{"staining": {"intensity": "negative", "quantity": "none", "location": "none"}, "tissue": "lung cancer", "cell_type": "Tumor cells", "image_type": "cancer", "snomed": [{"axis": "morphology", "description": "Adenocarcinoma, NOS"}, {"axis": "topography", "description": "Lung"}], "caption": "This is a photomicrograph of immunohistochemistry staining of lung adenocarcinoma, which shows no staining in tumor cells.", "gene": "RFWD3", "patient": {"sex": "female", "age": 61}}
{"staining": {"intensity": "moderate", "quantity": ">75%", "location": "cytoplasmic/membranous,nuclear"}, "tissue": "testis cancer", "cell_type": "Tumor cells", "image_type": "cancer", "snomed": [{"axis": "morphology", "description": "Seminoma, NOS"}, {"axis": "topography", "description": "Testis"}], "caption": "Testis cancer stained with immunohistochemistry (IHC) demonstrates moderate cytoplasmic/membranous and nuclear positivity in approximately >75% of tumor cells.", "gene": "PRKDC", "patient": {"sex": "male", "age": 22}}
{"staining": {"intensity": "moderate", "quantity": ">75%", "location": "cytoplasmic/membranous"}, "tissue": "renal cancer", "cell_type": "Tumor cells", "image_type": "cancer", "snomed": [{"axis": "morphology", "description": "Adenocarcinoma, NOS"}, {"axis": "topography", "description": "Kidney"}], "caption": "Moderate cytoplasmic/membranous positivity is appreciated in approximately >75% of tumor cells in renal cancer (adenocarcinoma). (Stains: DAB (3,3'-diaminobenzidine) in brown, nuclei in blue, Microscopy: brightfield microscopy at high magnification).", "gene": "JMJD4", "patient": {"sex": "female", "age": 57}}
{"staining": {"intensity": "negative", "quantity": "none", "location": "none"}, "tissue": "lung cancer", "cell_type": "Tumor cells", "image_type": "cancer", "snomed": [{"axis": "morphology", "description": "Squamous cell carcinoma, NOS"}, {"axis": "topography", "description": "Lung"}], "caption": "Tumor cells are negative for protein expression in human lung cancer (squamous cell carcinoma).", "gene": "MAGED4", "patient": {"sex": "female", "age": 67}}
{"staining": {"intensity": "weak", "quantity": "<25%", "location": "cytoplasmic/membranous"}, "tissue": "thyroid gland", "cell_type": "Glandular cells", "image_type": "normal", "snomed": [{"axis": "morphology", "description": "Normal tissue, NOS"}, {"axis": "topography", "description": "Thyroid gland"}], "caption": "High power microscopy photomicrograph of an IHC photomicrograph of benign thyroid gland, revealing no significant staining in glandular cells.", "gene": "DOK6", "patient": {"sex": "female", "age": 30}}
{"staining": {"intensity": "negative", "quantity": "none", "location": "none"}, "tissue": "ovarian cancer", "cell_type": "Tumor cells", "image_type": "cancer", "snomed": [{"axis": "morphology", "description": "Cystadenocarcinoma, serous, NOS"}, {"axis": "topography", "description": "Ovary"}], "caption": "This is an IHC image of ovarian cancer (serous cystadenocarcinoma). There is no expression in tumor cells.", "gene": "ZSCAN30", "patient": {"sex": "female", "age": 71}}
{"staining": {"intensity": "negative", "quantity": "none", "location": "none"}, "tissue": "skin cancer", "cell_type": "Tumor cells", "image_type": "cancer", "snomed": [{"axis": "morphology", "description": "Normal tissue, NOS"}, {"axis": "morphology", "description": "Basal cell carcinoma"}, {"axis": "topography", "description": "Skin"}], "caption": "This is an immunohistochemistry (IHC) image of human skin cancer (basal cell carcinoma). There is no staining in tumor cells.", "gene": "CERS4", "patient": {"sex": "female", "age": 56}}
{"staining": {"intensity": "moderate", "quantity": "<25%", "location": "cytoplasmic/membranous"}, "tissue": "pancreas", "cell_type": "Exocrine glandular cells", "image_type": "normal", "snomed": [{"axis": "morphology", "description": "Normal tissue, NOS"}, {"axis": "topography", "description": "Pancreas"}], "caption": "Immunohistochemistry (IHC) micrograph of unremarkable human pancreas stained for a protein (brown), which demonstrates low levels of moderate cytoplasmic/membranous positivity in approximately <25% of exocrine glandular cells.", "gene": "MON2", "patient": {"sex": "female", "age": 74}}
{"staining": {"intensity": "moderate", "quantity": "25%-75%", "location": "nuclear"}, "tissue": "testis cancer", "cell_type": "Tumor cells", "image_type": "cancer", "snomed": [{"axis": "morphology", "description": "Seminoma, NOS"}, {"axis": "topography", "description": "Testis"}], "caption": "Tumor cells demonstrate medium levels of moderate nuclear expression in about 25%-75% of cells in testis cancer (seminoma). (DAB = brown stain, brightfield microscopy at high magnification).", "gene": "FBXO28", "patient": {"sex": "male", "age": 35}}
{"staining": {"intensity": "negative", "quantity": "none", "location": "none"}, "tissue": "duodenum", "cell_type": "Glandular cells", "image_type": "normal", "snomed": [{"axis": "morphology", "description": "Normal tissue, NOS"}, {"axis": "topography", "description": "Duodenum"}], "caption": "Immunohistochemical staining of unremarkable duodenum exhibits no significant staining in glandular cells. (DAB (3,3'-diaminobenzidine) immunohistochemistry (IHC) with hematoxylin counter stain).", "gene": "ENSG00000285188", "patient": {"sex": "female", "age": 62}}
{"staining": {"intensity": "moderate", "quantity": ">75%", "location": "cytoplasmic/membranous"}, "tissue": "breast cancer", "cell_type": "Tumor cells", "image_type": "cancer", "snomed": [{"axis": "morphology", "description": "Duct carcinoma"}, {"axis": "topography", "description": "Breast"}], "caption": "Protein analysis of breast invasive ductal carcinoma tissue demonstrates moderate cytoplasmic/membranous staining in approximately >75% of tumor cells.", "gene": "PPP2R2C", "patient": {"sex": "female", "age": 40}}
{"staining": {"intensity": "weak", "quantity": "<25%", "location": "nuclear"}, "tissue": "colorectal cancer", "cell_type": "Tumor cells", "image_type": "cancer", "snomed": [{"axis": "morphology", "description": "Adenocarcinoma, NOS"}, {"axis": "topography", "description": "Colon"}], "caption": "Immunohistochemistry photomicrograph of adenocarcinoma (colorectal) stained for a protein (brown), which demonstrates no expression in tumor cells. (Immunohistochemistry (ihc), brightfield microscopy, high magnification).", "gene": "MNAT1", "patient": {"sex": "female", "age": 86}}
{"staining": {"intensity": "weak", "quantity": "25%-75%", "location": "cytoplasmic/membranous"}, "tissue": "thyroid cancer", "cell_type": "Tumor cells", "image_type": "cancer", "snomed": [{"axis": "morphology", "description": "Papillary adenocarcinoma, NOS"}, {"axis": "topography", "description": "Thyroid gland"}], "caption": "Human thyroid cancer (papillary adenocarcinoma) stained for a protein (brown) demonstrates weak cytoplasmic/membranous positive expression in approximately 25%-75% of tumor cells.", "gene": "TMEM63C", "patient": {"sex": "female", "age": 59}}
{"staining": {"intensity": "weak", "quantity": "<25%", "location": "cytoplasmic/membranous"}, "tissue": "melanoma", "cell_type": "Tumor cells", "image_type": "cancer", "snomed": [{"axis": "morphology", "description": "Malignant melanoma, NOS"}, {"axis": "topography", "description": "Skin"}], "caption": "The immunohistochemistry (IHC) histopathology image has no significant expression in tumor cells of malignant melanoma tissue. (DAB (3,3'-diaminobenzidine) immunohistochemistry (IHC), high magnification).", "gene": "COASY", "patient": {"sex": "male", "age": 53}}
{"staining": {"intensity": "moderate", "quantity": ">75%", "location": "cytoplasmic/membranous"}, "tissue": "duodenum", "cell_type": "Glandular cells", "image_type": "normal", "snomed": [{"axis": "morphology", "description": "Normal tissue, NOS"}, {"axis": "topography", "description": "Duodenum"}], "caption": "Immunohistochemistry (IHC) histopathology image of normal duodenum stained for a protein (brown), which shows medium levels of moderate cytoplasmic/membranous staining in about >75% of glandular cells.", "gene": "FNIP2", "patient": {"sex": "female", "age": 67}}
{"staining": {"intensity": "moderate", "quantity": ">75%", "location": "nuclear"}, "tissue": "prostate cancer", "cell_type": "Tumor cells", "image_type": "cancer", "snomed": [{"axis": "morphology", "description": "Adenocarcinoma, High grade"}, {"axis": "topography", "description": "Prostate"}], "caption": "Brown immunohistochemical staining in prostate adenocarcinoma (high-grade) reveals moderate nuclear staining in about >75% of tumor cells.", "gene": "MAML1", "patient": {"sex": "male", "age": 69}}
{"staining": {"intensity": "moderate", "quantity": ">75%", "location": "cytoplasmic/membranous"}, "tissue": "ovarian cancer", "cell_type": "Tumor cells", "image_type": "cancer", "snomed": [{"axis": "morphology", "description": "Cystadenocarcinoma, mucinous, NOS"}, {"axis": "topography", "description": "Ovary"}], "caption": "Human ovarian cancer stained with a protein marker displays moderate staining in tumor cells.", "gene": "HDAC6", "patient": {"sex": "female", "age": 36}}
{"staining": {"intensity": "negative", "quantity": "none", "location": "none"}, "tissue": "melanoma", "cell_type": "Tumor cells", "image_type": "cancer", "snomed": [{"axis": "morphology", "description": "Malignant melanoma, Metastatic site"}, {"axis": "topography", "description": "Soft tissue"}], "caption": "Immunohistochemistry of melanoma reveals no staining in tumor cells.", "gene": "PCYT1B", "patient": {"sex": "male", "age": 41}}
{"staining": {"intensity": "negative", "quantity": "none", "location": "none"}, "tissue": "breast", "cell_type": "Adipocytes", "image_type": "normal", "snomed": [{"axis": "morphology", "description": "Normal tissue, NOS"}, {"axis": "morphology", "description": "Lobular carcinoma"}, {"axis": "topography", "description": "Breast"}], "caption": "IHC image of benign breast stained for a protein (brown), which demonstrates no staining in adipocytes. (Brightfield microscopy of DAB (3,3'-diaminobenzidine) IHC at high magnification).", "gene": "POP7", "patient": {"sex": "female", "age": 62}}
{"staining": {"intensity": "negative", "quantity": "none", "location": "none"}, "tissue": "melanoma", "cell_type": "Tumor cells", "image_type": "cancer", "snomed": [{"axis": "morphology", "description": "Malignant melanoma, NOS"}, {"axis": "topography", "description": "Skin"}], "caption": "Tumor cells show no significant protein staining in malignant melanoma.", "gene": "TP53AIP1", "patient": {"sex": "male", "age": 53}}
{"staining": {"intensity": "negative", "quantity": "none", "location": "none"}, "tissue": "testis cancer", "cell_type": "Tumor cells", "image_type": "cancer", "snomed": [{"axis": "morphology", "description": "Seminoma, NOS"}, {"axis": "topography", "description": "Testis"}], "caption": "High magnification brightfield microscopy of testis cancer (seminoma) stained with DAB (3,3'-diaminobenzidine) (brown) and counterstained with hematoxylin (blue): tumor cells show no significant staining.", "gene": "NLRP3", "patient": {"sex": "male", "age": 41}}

--*--

§ **WORK REQUEST**
Would you please repeat exactly the lines above, starting at the line with "(IHC) micrograph of" and stopping at the line with "staining of unremarkable", both included?

§ **EXERCISE RESPONSE**
{"staining": {"intensity": "moderate", "quantity": "<25%", "location": "cytoplasmic/membranous"}, "tissue": "pancreas", "cell_type": "Exocrine glandular cells", "image_type": "normal", "snomed": [{"axis": "morphology", "description": "Normal tissue, NOS"}, {"axis": "topography", "description": "Pancreas"}], "caption": "Immunohistochemistry (IHC) micrograph of unremarkable human pancreas stained for a protein (brown), which demonstrates low levels of moderate cytoplasmic/membranous positivity in approximately <25% of exocrine glandular cells.", "gene": "MON2", "patient": {"sex": "female", "age": 74}}
{"staining": {"intensity": "moderate", "quantity": "25%-75%", "location": "nuclear"}, "tissue": "testis cancer", "cell_type": "Tumor cells", "image_type": "cancer", "snomed": [{"axis": "morphology", "description": "Seminoma, NOS"}, {"axis": "topography", "description": "Testis"}], "caption": "Tumor cells demonstrate medium levels of moderate nuclear expression in about 25%-75% of cells in testis cancer (seminoma). (DAB = brown stain, brightfield microscopy at high magnification).", "gene": "FBXO28", "patient": {"sex": "male", "age": 35}}
{"staining": {"intensity": "negative", "quantity": "none", "location": "none"}, "tissue": "duodenum", "cell_type": "Glandular cells", "image_type": "normal", "snomed": [{"axis": "morphology", "description": "Normal tissue, NOS"}, {"axis": "topography", "description": "Duodenum"}], "caption": "Immunohistochemical staining of unremarkable duodenum exhibits no significant staining in glandular cells. (DAB (3,3'-diaminobenzidine) immunohistochemistry (IHC) with hematoxylin counter stain).", "gene": "ENSG00000285188", "patient": {"sex": "female", "age": 62}}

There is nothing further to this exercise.